Example questions

Example questions

Questions will be asked along the course’s learning goals, and complexity levels (e.g., comprehension, application, synthesis, evaluation). For details, see here.

Below, you can find a few example questions, which will be discussed with students in the final live stream of this course.

This exam consists of open and closed (multiple-choice) questions. You can freely go back and forth between these questions.

Note: the number of questions depends on the points awarded to each question. The instructions during the final exam may slightly vary, so make sure to still read it accordingly.

Q1. Please download the netflix_data file from the exam cover page and open it in RStudio. Please answer the following questions using this data.

  • show_id: content identifier
  • title: Title name
  • country_of_origin: Country of production
  • viewership_country: Country where the content’s viewership data is recorded
  • date: Date of recording data
  • genres: Genres the content is classified into
  • type: Type of content (“Movie” or “TV Show”)
  • season_count: Number of seasons
  • release_date: Date when the content was released on Netflix
  • show_rating: Average rating given to the content
  • viewership_count: Number of viewers for the content

1.1. Handing missing values:

a. Which columns in the dataset contain missing values, and how many missing values does each column have?

b. Check for patterns in the missing values for the column season_count depending on show type. Do these missing values need to be imputed? Why or why not?

c. There are missing values in both show_rating and viewership_count. Justify and use appropriate strategy to impute missing values and add a column that indicates whether the values have been interpolated or not.

Solution:

library(dplyr)
library(zoo)

# a. Count missing values per column
na_summary <- netflix_data %>%
  summarise(across(everything(), ~sum(is.na(.))))

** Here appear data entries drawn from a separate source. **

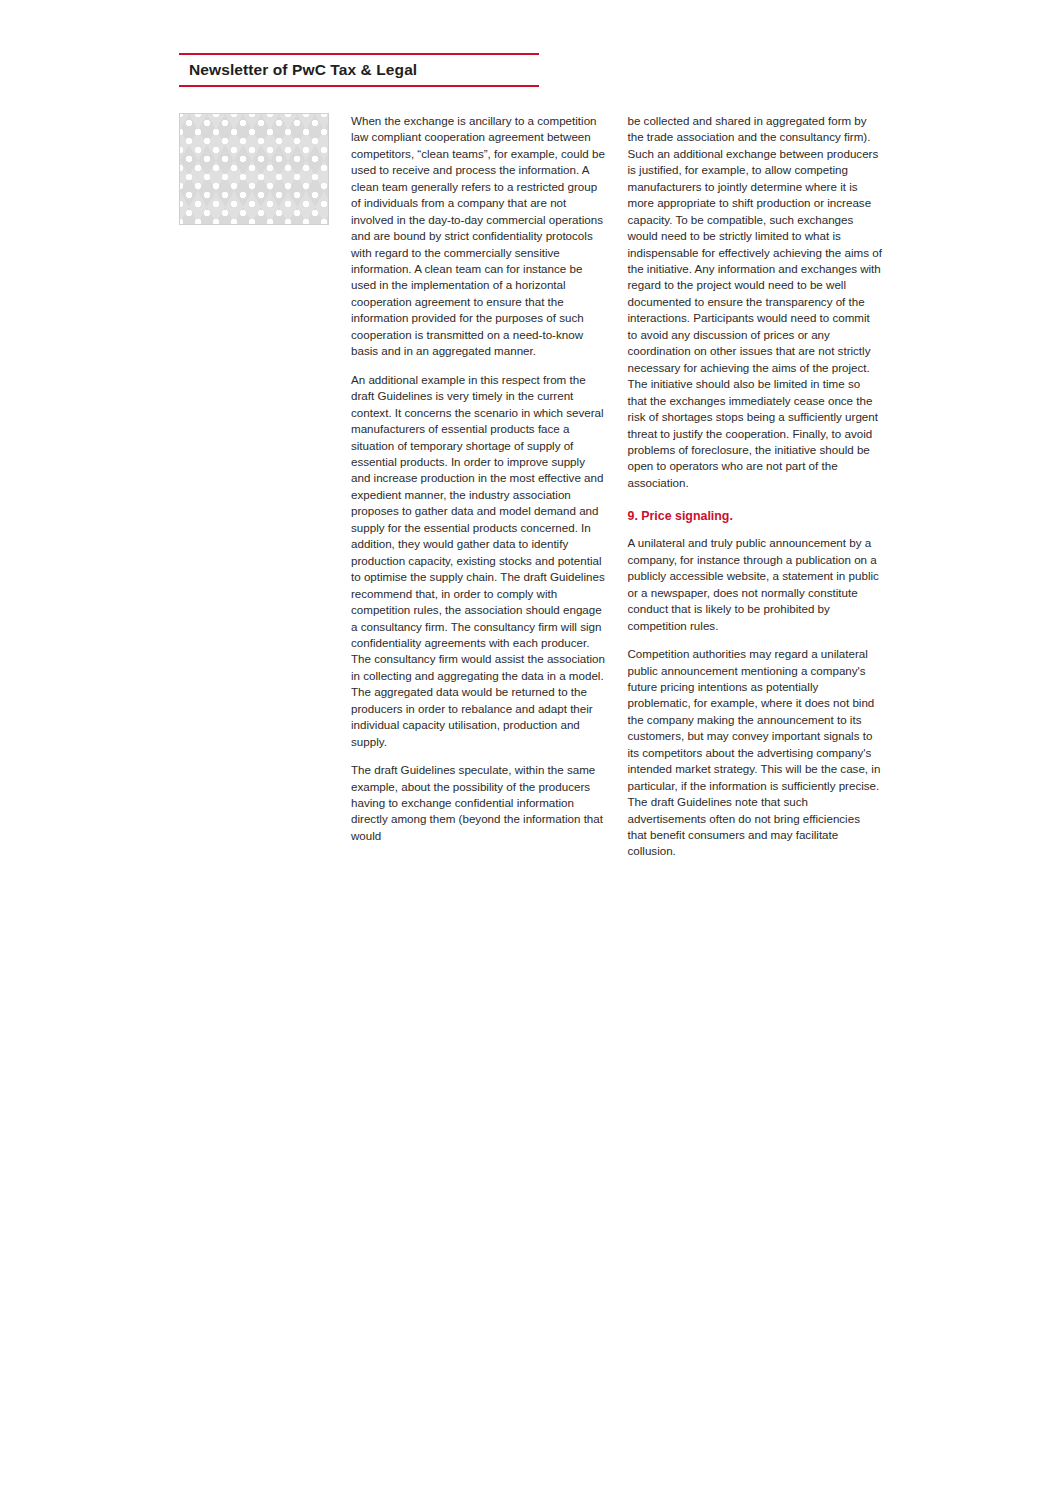Newsletter of PwC Tax & Legal
When the exchange is ancillary to a competition law compliant cooperation agreement between competitors, “clean teams”, for example, could be used to receive and process the information. A clean team generally refers to a restricted group of individuals from a company that are not involved in the day-to-day commercial operations and are bound by strict confidentiality protocols with regard to the commercially sensitive information. A clean team can for instance be used in the implementation of a horizontal cooperation agreement to ensure that the information provided for the purposes of such cooperation is transmitted on a need-to-know basis and in an aggregated manner.
An additional example in this respect from the draft Guidelines is very timely in the current context. It concerns the scenario in which several manufacturers of essential products face a situation of temporary shortage of supply of essential products. In order to improve supply and increase production in the most effective and expedient manner, the industry association proposes to gather data and model demand and supply for the essential products concerned. In addition, they would gather data to identify production capacity, existing stocks and potential to optimise the supply chain. The draft Guidelines recommend that, in order to comply with competition rules, the association should engage a consultancy firm. The consultancy firm will sign confidentiality agreements with each producer. The consultancy firm would assist the association in collecting and aggregating the data in a model. The aggregated data would be returned to the producers in order to rebalance and adapt their individual capacity utilisation, production and supply.
The draft Guidelines speculate, within the same example, about the possibility of the producers having to exchange confidential information directly among them (beyond the information that would
be collected and shared in aggregated form by the trade association and the consultancy firm). Such an additional exchange between producers is justified, for example, to allow competing manufacturers to jointly determine where it is more appropriate to shift production or increase capacity. To be compatible, such exchanges would need to be strictly limited to what is indispensable for effectively achieving the aims of the initiative. Any information and exchanges with regard to the project would need to be well documented to ensure the transparency of the interactions. Participants would need to commit to avoid any discussion of prices or any coordination on other issues that are not strictly necessary for achieving the aims of the project. The initiative should also be limited in time so that the exchanges immediately cease once the risk of shortages stops being a sufficiently urgent threat to justify the cooperation. Finally, to avoid problems of foreclosure, the initiative should be open to operators who are not part of the association.
9. Price signaling.
A unilateral and truly public announcement by a company, for instance through a publication on a publicly accessible website, a statement in public or a newspaper, does not normally constitute conduct that is likely to be prohibited by competition rules.
Competition authorities may regard a unilateral public announcement mentioning a company's future pricing intentions as potentially problematic, for example, where it does not bind the company making the announcement to its customers, but may convey important signals to its competitors about the advertising company's intended market strategy. This will be the case, in particular, if the information is sufficiently precise. The draft Guidelines note that such advertisements often do not bring efficiencies that benefit consumers and may facilitate collusion.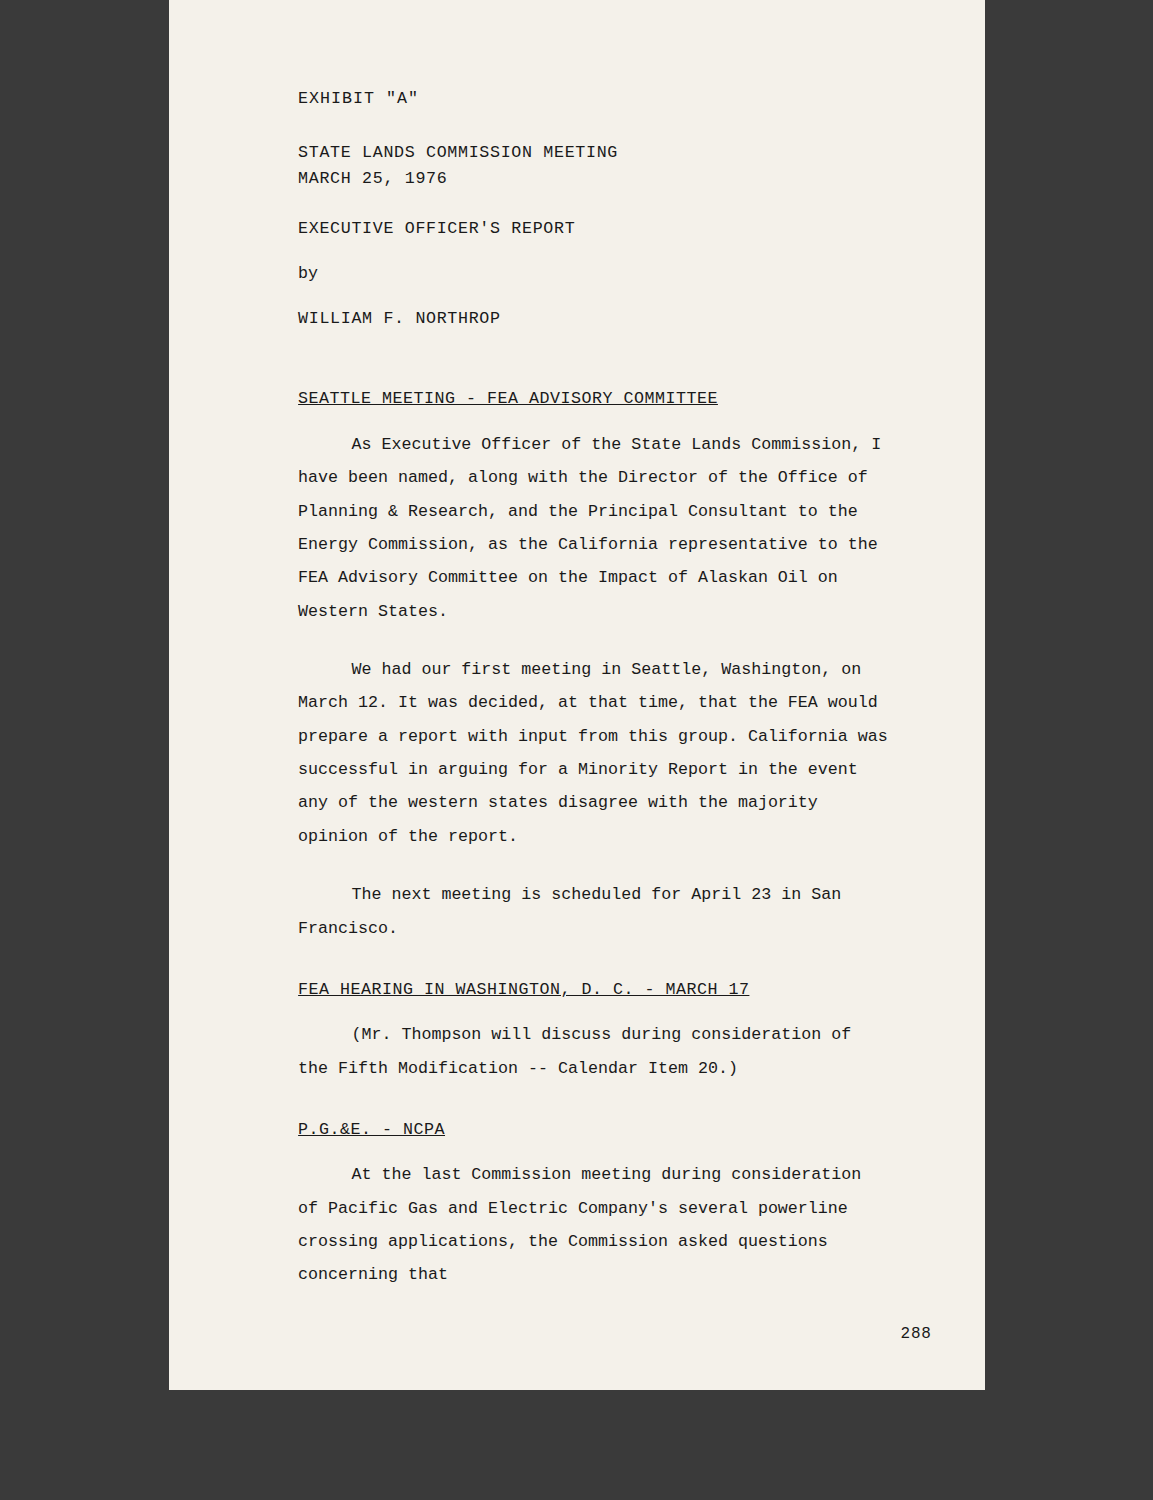EXHIBIT "A"
STATE LANDS COMMISSION MEETING
MARCH 25, 1976
EXECUTIVE OFFICER'S REPORT
by
WILLIAM F. NORTHROP
SEATTLE MEETING - FEA ADVISORY COMMITTEE
As Executive Officer of the State Lands Commission, I have been named, along with the Director of the Office of Planning & Research, and the Principal Consultant to the Energy Commission, as the California representative to the FEA Advisory Committee on the Impact of Alaskan Oil on Western States.
We had our first meeting in Seattle, Washington, on March 12. It was decided, at that time, that the FEA would prepare a report with input from this group. California was successful in arguing for a Minority Report in the event any of the western states disagree with the majority opinion of the report.
The next meeting is scheduled for April 23 in San Francisco.
FEA HEARING IN WASHINGTON, D. C. - MARCH 17
(Mr. Thompson will discuss during consideration of the Fifth Modification -- Calendar Item 20.)
P.G.&E. - NCPA
At the last Commission meeting during consideration of Pacific Gas and Electric Company's several powerline crossing applications, the Commission asked questions concerning that
288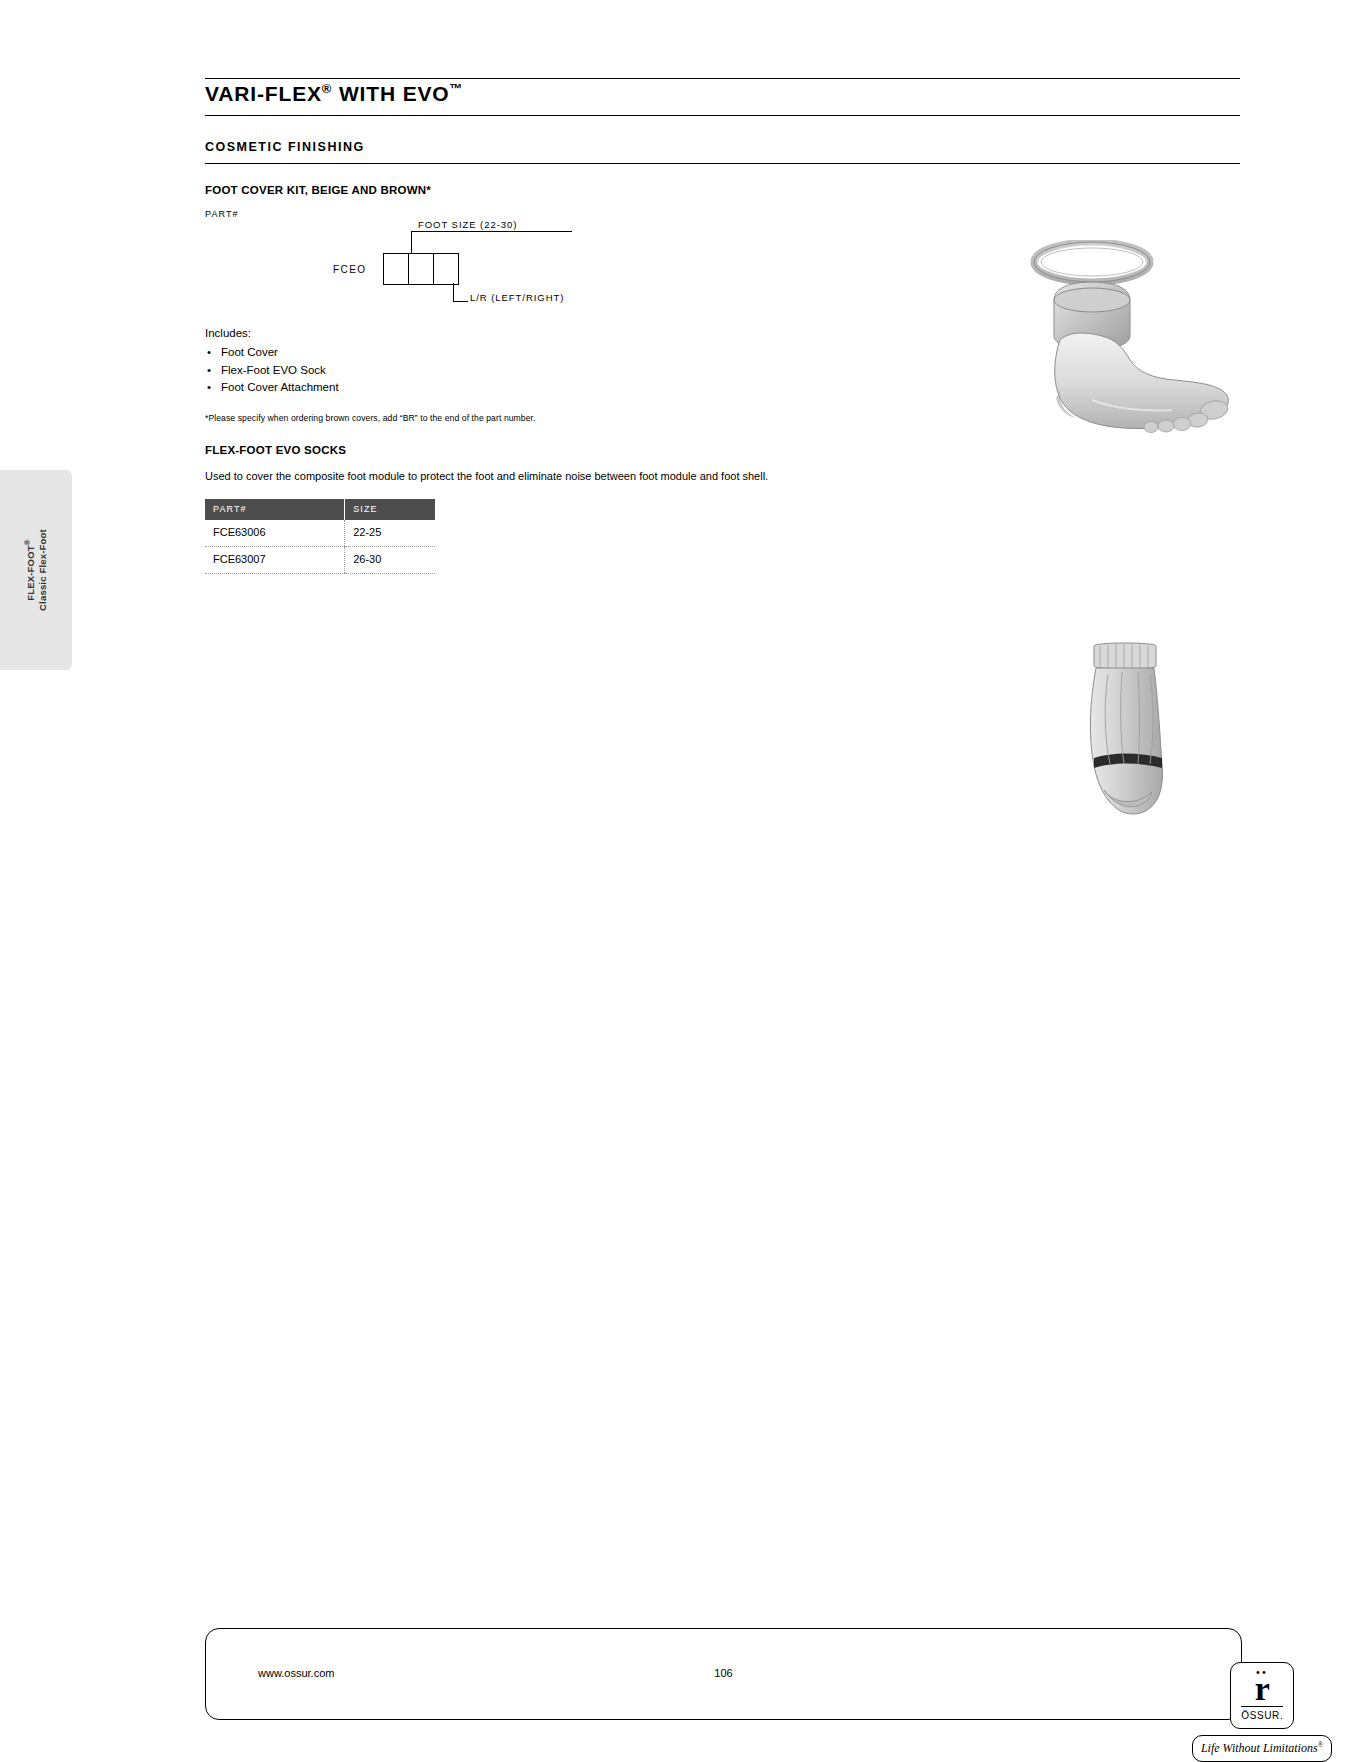FLEX-FOOT®
Classic Flex-Foot
Vari-Flex® with EVO™
Cosmetic Finishing
Foot Cover Kit, Beige and Brown*
Part#
FCEO
Foot Size (22-30)
L/R (Left/Right)
Includes:
Foot Cover
Flex-Foot EVO Sock
Foot Cover Attachment
*Please specify when ordering brown covers, add “BR” to the end of the part number.
Flex-Foot EVO Socks
Used to cover the composite foot module to protect the foot and eliminate noise between foot module and foot shell.
| Part# | Size |
| --- | --- |
| FCE63006 | 22-25 |
| FCE63007 | 26-30 |
www.ossur.com
106
•• r
ÖSSUR.
Life Without Limitations®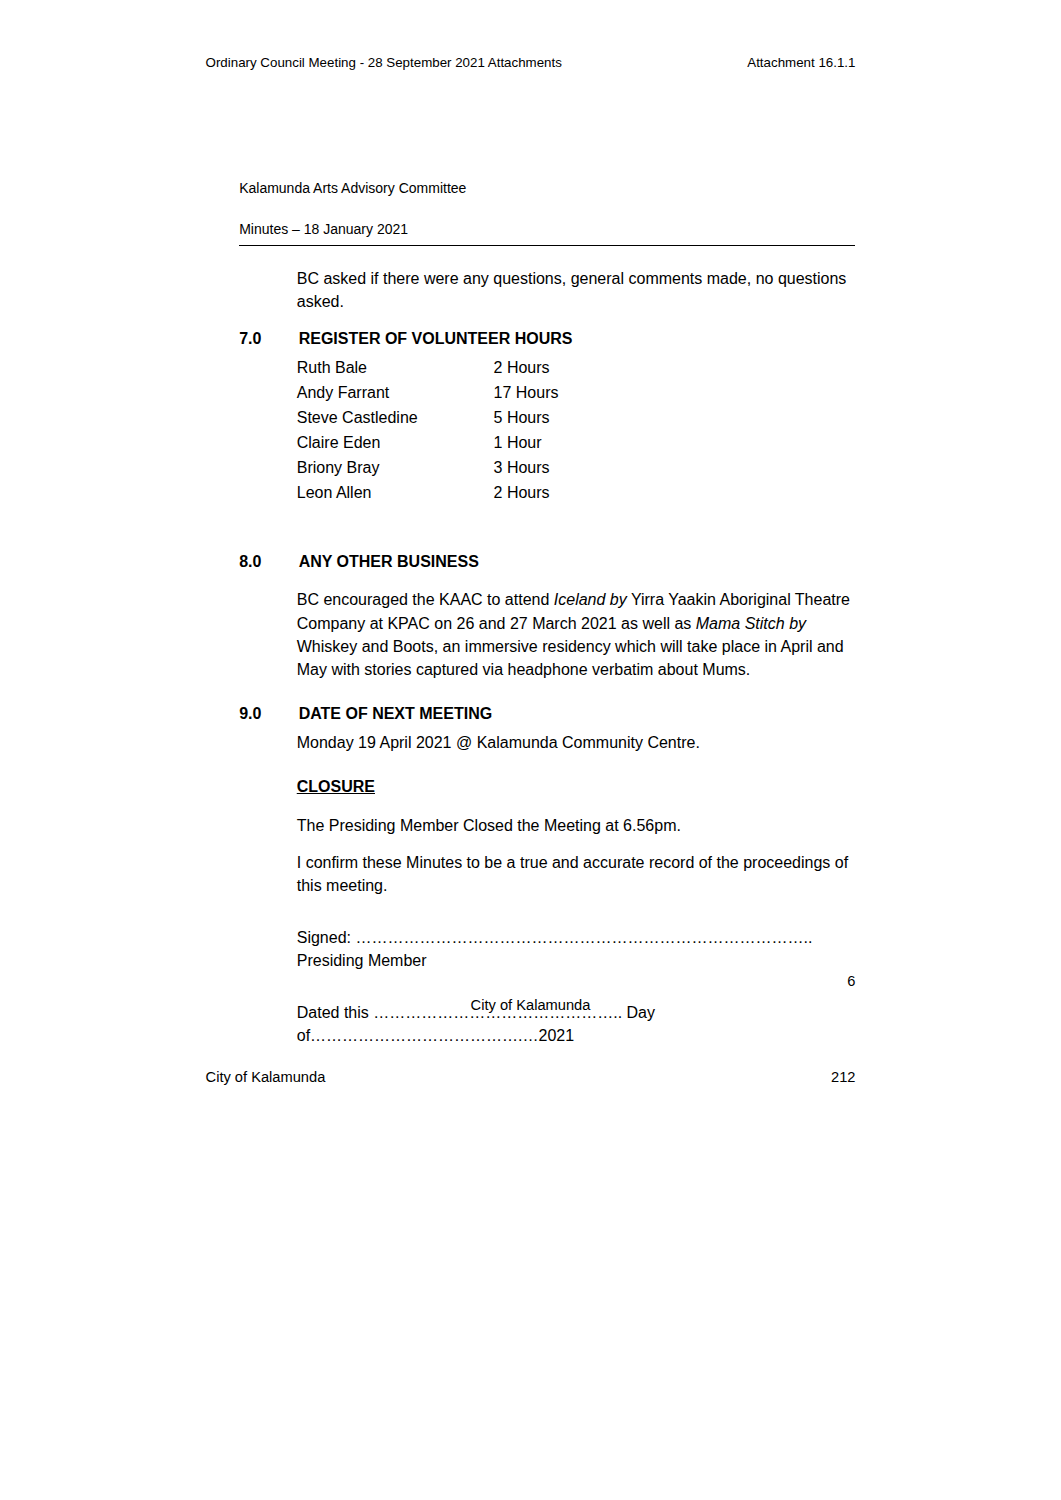Ordinary Council Meeting - 28 September 2021 Attachments
Attachment 16.1.1
Kalamunda Arts Advisory Committee
Minutes – 18 January 2021
BC asked if there were any questions, general comments made, no questions asked.
7.0 REGISTER OF VOLUNTEER HOURS
| Ruth Bale | 2 Hours |
| Andy Farrant | 17 Hours |
| Steve Castledine | 5 Hours |
| Claire Eden | 1 Hour |
| Briony Bray | 3 Hours |
| Leon Allen | 2 Hours |
8.0 ANY OTHER BUSINESS
BC encouraged the KAAC to attend Iceland by Yirra Yaakin Aboriginal Theatre Company at KPAC on 26 and 27 March 2021 as well as Mama Stitch by Whiskey and Boots, an immersive residency which will take place in April and May with stories captured via headphone verbatim about Mums.
9.0 DATE OF NEXT MEETING
Monday 19 April 2021 @ Kalamunda Community Centre.
CLOSURE
The Presiding Member Closed the Meeting at 6.56pm.
I confirm these Minutes to be a true and accurate record of the proceedings of this meeting.
Signed: ………………………………………………………………………….. Presiding Member
Dated this ……………………………………….. Day of………………………………….…2021
6
City of Kalamunda
City of Kalamunda 212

# b. Inspecting season count missing values 
season_missing_check <- netflix_data %>%
  group_by(type) %>%
  summarise(missing_seasons = sum(is.na(season_count)), total_shows = n())
# All the movies have NA for season count which makes sense so no need to impute them. 

c. # We can use linear interpolation for show_rating as ratings gradually change over time. `viewership_count` column can be interpolated using Last Observation Carried Forward as they should be relatively stable. 

# Store original NA locations
netflix_data <- netflix_data %>%
  mutate(
    was_na_show_rating = is.na(show_rating), 
    was_na_viewership = is.na(viewership_count)
  )

# Apply interpolation (grouped by `show_id` and `viewership_country`)
netflix_data <- netflix_data %>%
  group_by(show_id, viewership_country) %>%
  mutate(
    show_rating = na.approx(show_rating, na.rm = FALSE),  # Linear interpolation
    viewership_count = na.locf(viewership_count, na.rm = FALSE)  # Last observed value carried forward
  ) %>%
  ungroup()

# Create interpolation indicator (TRUE if the value was NA before but now has a value)
netflix_data <- netflix_data %>%
  mutate(
    is_interpolated_show_rating = was_na_show_rating & !is.na(show_rating),
    is_interpolated_viewership = was_na_viewership & !is.na(viewership_count)
  ) %>%
  select(-was_na_show_rating, -was_na_viewership)  # Drop temp columns


1.2. Using Regular Expressions: Some shows belong to multiple genres which are stored in the genre column as comma-separated string. Use regular expressions to create a new dummy column is_action that is 1 if the genre column contains “Action” genre and 0 otherwise.

Solution:

netflix_data <- netflix_data %>%
  mutate(is_action = ifelse(grepl("Action", genres, ignore.case = TRUE), 1, 0))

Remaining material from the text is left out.